(Moscou) Au pas de course et sans débat, la Russie a adopté mercredi une loi facilitant la mobilisation dans l’armée et punissant les réfractaires, un texte qui inquiète grandement ceux qui ne veulent pas combattre en Ukraine.

En seulement deux jours, les deux chambres du Parlement russe ont adopté cette loi qui autorise l’envoi des ordres de mobilisation par voie électronique et non plus seulement en main propre comme auparavant, un système qui rendra beaucoup plus difficile pour les Russes d’y échapper.

Une fois l’ordre envoyé, le mobilisable se voit notamment interdire de quitter le pays.

« C’est inquiétant, comme toutes les lois votées depuis un an », a réagi auprès de l’AFP un Russe de 28 ans, mobilisable et habitant dans le nord du pays, sous couvert d’anonymat.

S’il reçoit une convocation, il prévoit de « l’ignorer », malgré les risques. « Je n’irai pas au bureau d’enrôlement, c’est un billet direct pour Bakhmout », dit-il, en référence à la ville qui est l’épicentre des combats meurtriers dans l’est de l’Ukraine.

Le président Vladimir Poutine avait décrété une mobilisation de 300 000 réservistes en septembre 2022, dont la mise en œuvre avait souvent été chaotique. Si le Kremlin dément vouloir lancer une deuxième vague, nombreux sont ceux en Russie qui s’en inquiètent, alors que l’armée ukrainienne prépare une contre-offensive d’ampleur.

« Le front se fissurera comme à l’automne dernier, il sera nécessaire d’entasser d’urgence de la viande humaine avec des mitrailleuses pour boucher les trous », dit le Russe de 28 ans, selon lequel l’ampleur d’une prochaine mobilisation « dépendra directement du succès » des Ukrainiens sur le champ de bataille.

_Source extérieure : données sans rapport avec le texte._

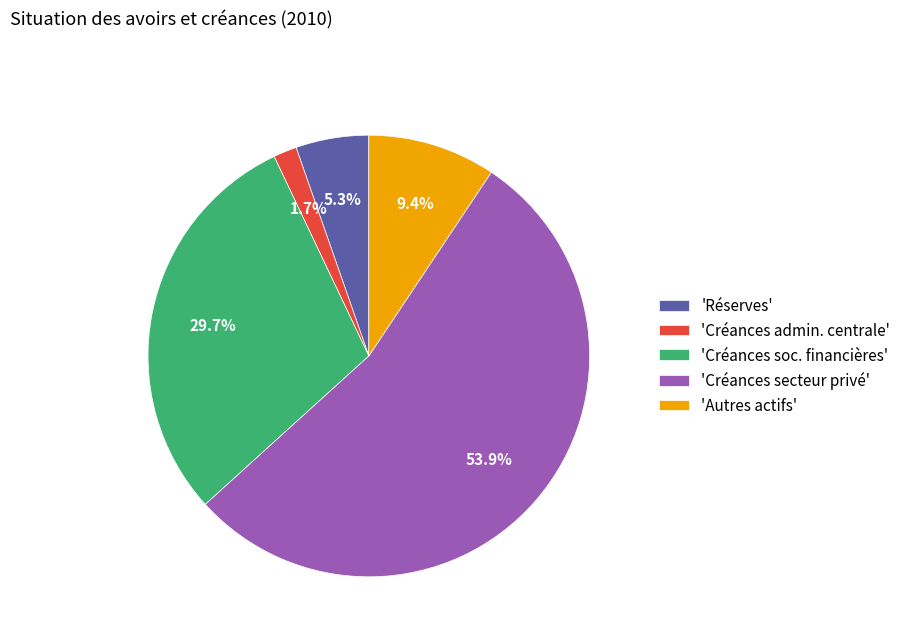

What is the majority slice?

'Créances secteur privé'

Un autre Russe de 21 ans habitant en Sibérie, qui préfère aussi l’anonymat pour préserver sa sécurité, se dit « aussi inquiet que tout le monde », d’autant plus qu’il n’a pas encore fait son service militaire obligatoire d’un an.

Comme beaucoup d’autres, il a tout simplement « ignoré le bureau d’enrôlement » depuis le début du conflit. « L’autre jour, mes parents ont reçu un appel leur annonçant que j’étais sur la liste », ajoute-t-il.

« Des gens en uniforme me cherchent pour m’emmener au commissariat militaire », poursuit ce Russe, disant changer fréquemment d’endroit pour y échapper. « Je vais vivre un peu par-ci, un peu par-là. Ma stratégie est encore en cours d’élaboration, c’est trop flou ».

Fatalisme

Parmi les Russes interrogés à Moscou, nombreux sont ceux qui sont réticents à parler, l’un d’eux reconnaissant simplement qu’il est réfractaire à l’enrôlement.

D’autres affichent un fatalisme qui semble aujourd’hui répandu dans une partie de la société.

« S’il faut (aller au front), il le faut. Le sort de nombreuses personnes dépend de nous dans une certaine mesure. Et même si on meurt, cela en vaut la peine », lance Denis Chevtchenko, ouvrier de 35 ans.

Kirill Asmadeous, programmeur de 34 ans, estime lui que « cela aurait dû être comme ça depuis longtemps ». « Je comprends que les gens soient inquiets, mais je ne comprends pas pourquoi ils le sont à ce point », dit-il.

La police a le droit de mener la chasse aux réfractaires, qui encourent des peines de prison.  Le service des impôts, les universités et d’autres organismes publics auront pour devoir de fournir les informations personnelles des mobilisables.

Le refus de se présenter au bureau d’enrôlement privera ainsi les Russes de la possibilité de travailler en tant qu’entrepreneur ou indépendant, de recevoir des prêts ou de disposer de leur logement et de leur voiture.

Ces mesures concernent aussi les Russes qui ont fui leur pays et travaillent à distance.

Selon l’expert russe Alexeï Tabalov, directeur de l’organisation École du conscrit, qui a lui-même quitté la Russie, des moyens d’échapper à l’armée existent toujours : certificat d’inaptitude, études, ou pots-de-vin. Mais cela va devenir bien plus difficile.  

« Le degré de liberté est réduit pour ceux qui veulent se cacher du bureau d’enrôlement. L’État va les attraper, en mettant en place des filets », dit-il.

La précédente mobilisation de septembre 2022 avait en tout cas provoqué la fuite de dizaines de milliers de Russes à l’étranger.

« Faut-il quitter la Russie dès maintenant ? Réponse courte : Oui », titrait mercredi le site d’information Meduza, populaire auprès des jeunes Russes et déclaré « indésirable » par les autorités.